I am working on a custom script to fetch data from RackSpace cloudfiles container and make a list of all the files in a given container (container has around 100 million files) and I have been working on parallelizing the code and currently stuck.
// function to read data from channel and display
// currently just displaying, but there will be allot of processing done on this data
func extractObjectItemsFromList(objListChan <-chan []string) {
fmt.Println("ExtractObjectItemsFromList")
for _, c := range <-objListChan {
fmt.Println(urlPrefix, c, "\t", count)
}
}
func main()
// fetching data using flags
ao := gophercloud.AuthOptions{
Username: *userName,
APIKey: *apiKey,
}
provider, err := rackspace.AuthenticatedClient(ao)

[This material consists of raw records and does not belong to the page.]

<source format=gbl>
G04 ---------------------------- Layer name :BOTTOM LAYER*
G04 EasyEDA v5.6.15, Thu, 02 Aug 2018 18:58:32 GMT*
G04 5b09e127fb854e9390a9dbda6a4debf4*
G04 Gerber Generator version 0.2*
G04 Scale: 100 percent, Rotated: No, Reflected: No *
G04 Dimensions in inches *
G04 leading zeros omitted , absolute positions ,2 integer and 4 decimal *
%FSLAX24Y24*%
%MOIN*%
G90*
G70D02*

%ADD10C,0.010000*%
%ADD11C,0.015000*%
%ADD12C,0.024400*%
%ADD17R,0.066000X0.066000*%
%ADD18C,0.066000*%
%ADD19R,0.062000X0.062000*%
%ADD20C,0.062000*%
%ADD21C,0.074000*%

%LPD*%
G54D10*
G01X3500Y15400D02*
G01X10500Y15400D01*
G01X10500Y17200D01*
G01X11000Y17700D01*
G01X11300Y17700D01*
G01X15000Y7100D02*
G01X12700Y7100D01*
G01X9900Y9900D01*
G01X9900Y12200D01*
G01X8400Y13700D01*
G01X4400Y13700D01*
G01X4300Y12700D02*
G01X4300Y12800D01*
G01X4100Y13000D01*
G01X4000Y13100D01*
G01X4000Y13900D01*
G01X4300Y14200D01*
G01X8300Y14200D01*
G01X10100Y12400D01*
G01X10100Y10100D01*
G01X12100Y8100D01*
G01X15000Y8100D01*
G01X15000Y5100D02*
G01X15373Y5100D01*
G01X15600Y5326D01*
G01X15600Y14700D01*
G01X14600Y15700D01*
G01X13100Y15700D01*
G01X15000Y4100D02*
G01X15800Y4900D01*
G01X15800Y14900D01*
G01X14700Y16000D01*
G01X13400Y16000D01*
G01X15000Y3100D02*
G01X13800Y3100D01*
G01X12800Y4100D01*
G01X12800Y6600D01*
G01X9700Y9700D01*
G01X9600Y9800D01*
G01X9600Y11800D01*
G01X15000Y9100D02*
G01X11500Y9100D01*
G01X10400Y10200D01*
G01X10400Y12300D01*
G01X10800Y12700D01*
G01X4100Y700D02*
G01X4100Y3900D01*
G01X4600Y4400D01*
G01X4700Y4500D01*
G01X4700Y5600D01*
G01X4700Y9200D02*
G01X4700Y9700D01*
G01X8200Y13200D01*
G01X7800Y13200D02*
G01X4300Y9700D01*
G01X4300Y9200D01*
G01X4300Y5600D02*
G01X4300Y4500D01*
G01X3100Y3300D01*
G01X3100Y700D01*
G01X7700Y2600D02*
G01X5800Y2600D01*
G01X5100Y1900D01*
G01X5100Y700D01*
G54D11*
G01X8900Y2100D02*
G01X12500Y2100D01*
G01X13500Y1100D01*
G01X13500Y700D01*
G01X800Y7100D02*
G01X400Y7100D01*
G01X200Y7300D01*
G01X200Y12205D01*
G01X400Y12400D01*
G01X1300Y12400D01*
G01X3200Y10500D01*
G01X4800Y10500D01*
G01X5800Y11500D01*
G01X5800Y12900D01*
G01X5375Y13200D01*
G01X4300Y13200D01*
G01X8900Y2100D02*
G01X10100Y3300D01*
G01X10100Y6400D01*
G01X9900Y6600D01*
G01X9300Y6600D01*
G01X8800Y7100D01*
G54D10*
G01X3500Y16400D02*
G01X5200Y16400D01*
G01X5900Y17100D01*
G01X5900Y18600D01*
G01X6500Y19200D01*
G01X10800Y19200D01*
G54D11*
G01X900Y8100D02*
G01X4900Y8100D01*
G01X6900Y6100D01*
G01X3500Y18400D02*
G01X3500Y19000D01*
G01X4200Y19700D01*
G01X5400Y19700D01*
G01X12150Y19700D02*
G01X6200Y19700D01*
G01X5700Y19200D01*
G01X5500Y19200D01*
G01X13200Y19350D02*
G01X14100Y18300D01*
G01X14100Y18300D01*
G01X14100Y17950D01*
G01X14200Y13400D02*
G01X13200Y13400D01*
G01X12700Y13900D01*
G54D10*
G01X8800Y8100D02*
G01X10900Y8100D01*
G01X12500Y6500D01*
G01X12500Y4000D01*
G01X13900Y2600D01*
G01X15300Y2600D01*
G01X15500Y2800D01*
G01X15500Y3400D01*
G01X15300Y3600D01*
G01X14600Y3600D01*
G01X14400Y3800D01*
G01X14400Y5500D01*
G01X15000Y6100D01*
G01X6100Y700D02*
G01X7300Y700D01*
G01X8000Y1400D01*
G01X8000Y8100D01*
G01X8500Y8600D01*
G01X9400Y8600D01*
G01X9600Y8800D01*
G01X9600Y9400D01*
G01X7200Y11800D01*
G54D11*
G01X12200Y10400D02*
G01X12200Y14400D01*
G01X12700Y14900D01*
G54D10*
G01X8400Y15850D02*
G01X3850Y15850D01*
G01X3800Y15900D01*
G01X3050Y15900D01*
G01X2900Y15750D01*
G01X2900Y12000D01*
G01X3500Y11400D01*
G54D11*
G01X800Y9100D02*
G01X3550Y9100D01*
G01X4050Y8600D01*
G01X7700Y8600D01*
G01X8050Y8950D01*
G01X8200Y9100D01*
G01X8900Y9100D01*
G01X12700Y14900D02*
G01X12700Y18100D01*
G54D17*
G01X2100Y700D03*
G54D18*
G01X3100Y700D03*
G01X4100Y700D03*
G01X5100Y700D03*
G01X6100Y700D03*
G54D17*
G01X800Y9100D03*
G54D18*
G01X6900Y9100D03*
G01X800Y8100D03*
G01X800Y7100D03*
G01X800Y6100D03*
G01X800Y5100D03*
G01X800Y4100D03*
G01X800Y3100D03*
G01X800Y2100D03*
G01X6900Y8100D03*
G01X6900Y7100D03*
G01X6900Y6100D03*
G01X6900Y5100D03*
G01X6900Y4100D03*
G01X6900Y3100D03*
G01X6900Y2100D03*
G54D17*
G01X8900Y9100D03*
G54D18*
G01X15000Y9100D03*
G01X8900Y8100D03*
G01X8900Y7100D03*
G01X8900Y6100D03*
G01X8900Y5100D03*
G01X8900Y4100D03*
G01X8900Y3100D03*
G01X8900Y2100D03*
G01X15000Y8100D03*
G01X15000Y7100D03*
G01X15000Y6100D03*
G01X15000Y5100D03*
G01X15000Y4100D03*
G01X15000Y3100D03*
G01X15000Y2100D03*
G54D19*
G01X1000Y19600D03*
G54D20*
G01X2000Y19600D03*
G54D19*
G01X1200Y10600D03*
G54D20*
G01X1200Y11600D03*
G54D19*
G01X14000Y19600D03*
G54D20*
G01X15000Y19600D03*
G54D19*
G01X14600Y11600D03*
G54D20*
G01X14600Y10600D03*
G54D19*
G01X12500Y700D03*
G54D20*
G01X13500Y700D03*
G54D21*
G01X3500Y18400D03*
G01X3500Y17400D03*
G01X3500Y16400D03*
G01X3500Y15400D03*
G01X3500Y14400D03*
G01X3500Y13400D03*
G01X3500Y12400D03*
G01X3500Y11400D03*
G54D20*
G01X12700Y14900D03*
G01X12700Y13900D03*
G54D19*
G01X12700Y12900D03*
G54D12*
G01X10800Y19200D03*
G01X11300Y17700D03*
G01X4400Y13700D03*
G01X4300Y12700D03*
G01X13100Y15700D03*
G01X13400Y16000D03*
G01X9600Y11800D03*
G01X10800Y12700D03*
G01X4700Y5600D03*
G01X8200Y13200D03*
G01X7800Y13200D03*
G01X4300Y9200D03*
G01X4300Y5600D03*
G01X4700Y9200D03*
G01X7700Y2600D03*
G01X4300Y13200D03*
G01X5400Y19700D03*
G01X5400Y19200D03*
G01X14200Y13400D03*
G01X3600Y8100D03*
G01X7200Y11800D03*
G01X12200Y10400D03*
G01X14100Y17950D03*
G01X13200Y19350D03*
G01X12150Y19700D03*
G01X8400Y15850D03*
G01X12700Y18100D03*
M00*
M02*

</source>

client, err := rackspace.NewObjectStorageV1(provider,gophercloud.EndpointOpts{
Region: *region,
})
if err != nil {
logFatal(err)
}
// We have the option of filtering objects by their attributes
opts := &objects.ListOpts{
Full: true,
Prefix: *prefix,
}
var objectListChan = make(chan []string)
go extractObjectItemsFromList(objectListChan)

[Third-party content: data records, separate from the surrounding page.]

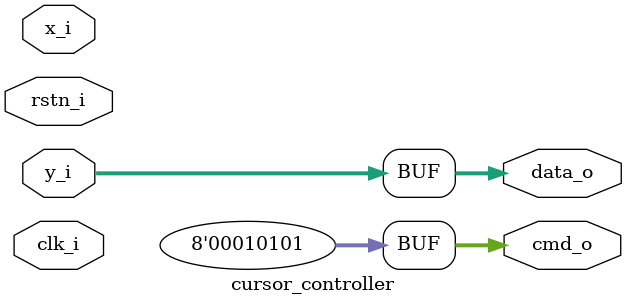
<source format=v>
module cursor_controller (
    input wire clk_i,
    input wire rstn_i,
    input wire [7:0] x_i, // x 좌표
    input wire [7:0] y_i, // y 좌표
    output wire [7:0] cmd_o,
    output wire [7:0] data_o
);

    assign cmd_o = 8'h15; // "Set Column Address" 명령어
    assign data_o = {x_i, y_i};

endmodule

</source>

// Retrieve a pager (i.e. a paginated collection)
pager := objects.List(client, *containerName, opts)
// Not working
// By default EachPage contains 10000 records
// Define an anonymous function to be executed on each page's iteration
lerr := pager.EachPage(func(page pagination.Page) (bool, error) { // Get a slice of objects.Object structs
objectList, err := objects.ExtractNames(page)
if err != nil {
logFatal(err)
}
for _, o := range objectList {
_ = o
}
objectListChan <- objectList
return true, nil
})
if lerr != nil {
logFatal(lerr)
}
//---------------------------------------------------
// below code is working
//---------------------------------------------------
// working, but only works inside the loop, this keeps on fetching new pages and showing new records, 10000 per page
// By default EachPage contains 10000 records
// Define an anonymous function to be executed on each page's iteration
lerr := pager.EachPage(func(page pagination.Page) (bool, error) { // Get a slice of objects.Object structs
objectList, err := objects.ExtractNames(page)
if err != nil {
logFatal(err)
}
for _, o := range objectList {
fmt.Println(o)
}
return true, nil
})
if lerr != nil {
logFatal(lerr)
}
The first 10000 records are displayed but then it stuck and nothing happens. If I do not use channel and just run the plain loop it works perfectly fine, which kills the purpose of parallelizing.
Your async worker pops one list from the channel, iterates it and exits. You need to have two loops: one reading the channel (
range objListChan), the other - reading the (just retrieved) object list.